The satire heard ’round the world discussed at CU
While the Conference on World Affairs may not be here until April, CWA organizers have already begun a series of lectures at CU.
Israeli journalist Stuart Schoffman gave CU’s student community a lecture on perceived prejudice in the movie “Borat: Cultural Learnings of America for Make Benefit Glorious Nation of Kazakhstan” Wednesday evening at the UMC.
“Sacha Baron Cohen is an equal-opportunity mocker of all prejudices and pretensions,” Schoffman said. “He’s playing in on the natural tendency of western, especially American, audiences already possessing condescension of a third world society.”
The lecture, entitled “Prejudice and Political Correctness in the Age of Borat,” was the fourth of five events in the Conference on World Affairs Athenaeum Lecture Series.
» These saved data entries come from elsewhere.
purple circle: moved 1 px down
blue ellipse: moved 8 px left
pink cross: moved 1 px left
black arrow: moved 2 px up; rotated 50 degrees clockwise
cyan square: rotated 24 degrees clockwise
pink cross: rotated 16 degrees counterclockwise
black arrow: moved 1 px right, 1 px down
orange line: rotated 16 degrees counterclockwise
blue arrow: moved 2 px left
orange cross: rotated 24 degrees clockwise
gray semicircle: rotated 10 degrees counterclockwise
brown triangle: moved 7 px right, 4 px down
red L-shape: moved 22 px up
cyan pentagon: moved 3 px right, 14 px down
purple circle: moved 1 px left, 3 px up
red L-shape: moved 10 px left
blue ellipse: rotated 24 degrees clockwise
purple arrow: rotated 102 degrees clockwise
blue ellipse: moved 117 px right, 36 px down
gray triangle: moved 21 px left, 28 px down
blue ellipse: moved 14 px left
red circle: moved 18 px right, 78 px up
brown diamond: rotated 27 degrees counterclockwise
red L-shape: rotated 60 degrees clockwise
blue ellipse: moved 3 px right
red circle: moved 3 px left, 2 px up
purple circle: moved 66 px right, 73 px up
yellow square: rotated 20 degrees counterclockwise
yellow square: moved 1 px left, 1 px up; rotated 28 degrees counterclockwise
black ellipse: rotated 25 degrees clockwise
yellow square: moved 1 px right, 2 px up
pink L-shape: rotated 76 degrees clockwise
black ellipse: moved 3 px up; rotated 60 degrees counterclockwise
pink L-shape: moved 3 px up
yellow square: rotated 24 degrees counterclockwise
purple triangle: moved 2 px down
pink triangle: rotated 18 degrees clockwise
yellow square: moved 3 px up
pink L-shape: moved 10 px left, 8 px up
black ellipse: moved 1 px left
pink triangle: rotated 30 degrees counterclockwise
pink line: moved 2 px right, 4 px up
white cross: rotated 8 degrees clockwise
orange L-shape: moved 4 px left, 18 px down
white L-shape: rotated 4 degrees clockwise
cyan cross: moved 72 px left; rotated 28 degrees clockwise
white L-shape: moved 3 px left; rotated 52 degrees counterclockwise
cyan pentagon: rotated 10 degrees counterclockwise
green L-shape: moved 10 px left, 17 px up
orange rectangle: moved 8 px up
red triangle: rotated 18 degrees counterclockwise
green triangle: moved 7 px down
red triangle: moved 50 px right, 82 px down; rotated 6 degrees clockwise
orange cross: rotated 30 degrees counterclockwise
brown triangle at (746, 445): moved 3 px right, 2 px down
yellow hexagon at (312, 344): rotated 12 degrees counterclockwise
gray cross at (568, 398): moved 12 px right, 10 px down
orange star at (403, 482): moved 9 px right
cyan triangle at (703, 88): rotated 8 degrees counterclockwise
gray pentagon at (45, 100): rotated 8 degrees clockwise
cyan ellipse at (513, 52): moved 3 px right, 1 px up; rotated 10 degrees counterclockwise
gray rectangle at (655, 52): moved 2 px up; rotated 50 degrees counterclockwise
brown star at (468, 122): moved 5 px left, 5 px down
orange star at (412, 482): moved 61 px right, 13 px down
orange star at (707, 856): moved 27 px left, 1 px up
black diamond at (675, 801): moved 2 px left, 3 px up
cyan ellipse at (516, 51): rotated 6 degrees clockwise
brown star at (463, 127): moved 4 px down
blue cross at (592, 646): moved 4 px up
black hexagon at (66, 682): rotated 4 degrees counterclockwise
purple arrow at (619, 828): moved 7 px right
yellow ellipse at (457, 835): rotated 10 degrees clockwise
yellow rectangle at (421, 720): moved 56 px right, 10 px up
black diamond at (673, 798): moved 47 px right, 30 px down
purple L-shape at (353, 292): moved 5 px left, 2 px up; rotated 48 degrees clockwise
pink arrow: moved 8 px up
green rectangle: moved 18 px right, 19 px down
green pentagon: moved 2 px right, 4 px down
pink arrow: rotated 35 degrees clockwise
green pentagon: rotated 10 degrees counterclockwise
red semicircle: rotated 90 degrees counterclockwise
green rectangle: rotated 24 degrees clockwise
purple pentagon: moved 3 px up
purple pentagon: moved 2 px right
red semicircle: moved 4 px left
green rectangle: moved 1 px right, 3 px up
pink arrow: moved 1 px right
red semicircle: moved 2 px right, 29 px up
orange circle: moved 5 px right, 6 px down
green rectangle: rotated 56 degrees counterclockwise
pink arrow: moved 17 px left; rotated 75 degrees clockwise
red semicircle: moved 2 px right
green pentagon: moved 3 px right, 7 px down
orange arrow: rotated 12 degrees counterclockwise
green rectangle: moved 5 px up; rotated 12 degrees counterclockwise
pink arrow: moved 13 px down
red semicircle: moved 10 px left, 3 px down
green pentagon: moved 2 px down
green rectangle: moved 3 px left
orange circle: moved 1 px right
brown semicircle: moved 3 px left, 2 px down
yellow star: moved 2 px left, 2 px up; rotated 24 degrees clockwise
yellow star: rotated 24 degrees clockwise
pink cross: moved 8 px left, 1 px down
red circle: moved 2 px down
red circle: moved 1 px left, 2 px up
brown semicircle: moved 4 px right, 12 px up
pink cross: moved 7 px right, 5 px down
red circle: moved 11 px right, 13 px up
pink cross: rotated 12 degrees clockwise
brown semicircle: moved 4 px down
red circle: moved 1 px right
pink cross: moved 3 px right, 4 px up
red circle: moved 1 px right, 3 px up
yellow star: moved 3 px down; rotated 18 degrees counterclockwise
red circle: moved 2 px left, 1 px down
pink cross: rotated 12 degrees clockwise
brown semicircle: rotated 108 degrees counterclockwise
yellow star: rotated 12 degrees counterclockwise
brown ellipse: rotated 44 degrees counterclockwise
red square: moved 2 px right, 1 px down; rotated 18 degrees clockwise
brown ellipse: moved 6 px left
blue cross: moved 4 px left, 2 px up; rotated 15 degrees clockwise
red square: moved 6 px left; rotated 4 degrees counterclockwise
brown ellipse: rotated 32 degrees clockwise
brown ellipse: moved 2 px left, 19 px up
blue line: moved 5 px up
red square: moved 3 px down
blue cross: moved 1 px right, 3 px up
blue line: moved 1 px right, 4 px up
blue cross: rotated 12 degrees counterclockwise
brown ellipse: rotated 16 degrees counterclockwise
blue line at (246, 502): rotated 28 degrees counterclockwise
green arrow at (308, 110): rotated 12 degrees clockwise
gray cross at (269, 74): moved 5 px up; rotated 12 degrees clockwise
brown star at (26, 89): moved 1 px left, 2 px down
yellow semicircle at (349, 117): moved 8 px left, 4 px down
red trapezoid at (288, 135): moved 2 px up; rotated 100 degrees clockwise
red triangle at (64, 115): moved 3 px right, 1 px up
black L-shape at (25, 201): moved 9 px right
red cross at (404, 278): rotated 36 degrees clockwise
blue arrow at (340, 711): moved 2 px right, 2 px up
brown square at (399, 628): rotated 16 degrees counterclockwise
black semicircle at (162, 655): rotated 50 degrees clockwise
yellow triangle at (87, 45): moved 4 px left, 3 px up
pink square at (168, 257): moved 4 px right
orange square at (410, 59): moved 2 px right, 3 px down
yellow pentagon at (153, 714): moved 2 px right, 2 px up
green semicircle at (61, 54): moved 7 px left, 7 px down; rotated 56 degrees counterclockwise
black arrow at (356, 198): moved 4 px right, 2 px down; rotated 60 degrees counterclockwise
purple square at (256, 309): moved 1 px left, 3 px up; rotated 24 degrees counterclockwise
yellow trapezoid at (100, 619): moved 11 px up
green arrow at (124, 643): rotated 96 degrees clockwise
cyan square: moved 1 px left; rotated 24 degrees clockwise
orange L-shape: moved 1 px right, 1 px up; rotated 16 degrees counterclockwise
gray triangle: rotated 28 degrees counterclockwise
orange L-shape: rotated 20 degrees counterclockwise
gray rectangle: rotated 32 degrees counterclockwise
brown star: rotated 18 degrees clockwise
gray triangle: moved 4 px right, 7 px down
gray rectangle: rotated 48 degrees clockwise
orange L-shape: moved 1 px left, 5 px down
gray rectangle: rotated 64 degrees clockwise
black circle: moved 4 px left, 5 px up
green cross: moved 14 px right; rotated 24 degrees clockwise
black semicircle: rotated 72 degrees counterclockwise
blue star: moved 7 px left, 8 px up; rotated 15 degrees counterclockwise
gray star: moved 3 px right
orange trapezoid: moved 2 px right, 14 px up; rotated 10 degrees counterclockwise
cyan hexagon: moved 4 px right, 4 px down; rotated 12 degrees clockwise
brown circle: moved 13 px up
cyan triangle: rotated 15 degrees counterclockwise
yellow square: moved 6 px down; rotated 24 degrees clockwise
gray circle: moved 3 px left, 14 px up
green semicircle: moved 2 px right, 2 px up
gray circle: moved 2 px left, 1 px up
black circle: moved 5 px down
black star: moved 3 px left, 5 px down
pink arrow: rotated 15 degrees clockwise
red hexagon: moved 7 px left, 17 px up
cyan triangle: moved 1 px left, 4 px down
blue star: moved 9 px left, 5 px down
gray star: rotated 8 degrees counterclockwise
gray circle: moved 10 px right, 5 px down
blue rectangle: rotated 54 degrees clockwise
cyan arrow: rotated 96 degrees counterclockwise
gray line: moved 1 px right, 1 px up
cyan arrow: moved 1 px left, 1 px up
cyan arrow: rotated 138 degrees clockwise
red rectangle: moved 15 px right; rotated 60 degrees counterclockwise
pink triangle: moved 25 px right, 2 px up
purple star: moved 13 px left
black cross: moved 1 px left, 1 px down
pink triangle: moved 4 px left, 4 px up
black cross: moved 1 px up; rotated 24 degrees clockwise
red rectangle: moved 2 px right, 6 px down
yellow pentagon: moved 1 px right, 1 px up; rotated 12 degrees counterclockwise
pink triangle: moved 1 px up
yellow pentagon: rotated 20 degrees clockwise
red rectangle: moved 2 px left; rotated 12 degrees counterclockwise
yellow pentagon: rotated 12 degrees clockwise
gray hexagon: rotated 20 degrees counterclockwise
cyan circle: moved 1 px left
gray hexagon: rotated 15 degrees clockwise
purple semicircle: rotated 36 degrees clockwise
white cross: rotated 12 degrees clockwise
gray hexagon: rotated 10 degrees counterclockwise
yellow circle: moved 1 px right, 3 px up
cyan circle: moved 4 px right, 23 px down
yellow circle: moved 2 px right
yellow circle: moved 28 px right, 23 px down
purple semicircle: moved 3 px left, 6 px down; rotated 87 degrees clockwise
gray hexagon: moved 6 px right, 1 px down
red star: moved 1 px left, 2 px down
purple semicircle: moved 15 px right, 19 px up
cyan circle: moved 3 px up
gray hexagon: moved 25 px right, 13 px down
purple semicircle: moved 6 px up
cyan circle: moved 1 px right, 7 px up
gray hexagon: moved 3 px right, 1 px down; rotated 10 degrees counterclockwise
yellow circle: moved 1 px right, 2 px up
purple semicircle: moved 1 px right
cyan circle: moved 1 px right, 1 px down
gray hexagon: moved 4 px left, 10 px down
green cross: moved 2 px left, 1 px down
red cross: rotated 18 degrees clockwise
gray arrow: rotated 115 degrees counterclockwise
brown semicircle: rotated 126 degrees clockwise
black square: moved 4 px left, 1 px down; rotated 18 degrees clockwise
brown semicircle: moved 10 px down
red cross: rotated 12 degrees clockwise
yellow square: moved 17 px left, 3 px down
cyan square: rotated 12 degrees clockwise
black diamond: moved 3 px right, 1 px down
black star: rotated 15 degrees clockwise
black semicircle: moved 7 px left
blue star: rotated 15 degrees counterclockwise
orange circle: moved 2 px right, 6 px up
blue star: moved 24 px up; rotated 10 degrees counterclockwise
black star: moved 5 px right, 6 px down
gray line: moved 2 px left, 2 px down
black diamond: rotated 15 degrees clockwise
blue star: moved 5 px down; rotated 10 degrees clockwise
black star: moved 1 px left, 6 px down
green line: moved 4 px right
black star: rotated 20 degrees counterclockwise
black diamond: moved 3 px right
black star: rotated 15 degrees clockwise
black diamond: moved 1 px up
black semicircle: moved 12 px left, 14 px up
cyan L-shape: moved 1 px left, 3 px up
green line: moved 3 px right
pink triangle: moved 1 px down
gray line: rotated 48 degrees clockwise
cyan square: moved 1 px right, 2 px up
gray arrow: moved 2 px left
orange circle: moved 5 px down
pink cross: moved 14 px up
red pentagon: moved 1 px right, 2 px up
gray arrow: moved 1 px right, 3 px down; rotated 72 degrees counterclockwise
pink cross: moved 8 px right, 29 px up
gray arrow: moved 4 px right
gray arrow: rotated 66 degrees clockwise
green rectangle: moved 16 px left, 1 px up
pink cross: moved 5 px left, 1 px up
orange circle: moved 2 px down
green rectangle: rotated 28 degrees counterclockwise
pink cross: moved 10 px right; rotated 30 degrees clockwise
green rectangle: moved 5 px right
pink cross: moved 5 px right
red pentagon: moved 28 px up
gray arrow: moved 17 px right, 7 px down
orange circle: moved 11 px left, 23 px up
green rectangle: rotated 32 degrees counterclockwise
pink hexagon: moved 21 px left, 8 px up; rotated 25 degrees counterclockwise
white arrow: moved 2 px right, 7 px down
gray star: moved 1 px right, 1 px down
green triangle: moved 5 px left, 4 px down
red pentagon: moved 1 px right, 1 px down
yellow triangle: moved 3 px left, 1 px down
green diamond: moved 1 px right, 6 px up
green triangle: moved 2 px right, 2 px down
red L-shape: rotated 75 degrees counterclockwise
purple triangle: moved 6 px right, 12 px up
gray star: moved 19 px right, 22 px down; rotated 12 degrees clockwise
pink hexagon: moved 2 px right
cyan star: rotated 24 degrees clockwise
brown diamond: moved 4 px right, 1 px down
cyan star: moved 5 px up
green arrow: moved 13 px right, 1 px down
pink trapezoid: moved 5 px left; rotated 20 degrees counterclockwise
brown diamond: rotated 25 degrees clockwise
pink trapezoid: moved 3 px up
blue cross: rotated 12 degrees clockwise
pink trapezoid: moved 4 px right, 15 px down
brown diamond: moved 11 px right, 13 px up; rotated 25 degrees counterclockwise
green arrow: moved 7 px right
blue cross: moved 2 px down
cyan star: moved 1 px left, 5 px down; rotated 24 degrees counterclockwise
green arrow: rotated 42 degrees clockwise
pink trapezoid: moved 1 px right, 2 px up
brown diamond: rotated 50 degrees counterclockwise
The series preludes the Conference on World Affairs, a weeklong event scheduled for April.
Schoffman began his discussion on the topic by showing three clips of the movie. The audience, mostly students and numbering well over 100, rippled with amusement at the scenes.
Schoffman, who has lived in Jerusalem for the past 20 years, impersonated Sacha Baron Cohen’s “Borat” voice to perfection, garnering laughs from the audience.
Schoffman went on to explain that the anti-Semitic, over-the-top references that saturate the movie are simply satirical.
“I don’t think the movie is about smoking out anti-Semitism in America,” he said. “There is a degree of tolerance for entertaining this guy. It is asking viewers: what are your own limits of political correctness?”
Charles Ryder, a senior majoring in anthropology and English, served as a student Athenaeum fellow and helped organize the event.
“Schoffman spoke to why people enjoyed ‘Borat,'” Ryder said. “He pulls out the underlying meanings, and why the film is actually funny.”
Ramsay Thurber, assistant director of public affairs for CWA, said he appreciates the hard work of student volunteers such as Ryder.
“The thing that is so different about the conference and Athenaeum is it is all about pushing the students forward,” Thurber said. “Our students are involved in every aspect: recruiting, coordinating, housing and travel of the guests.”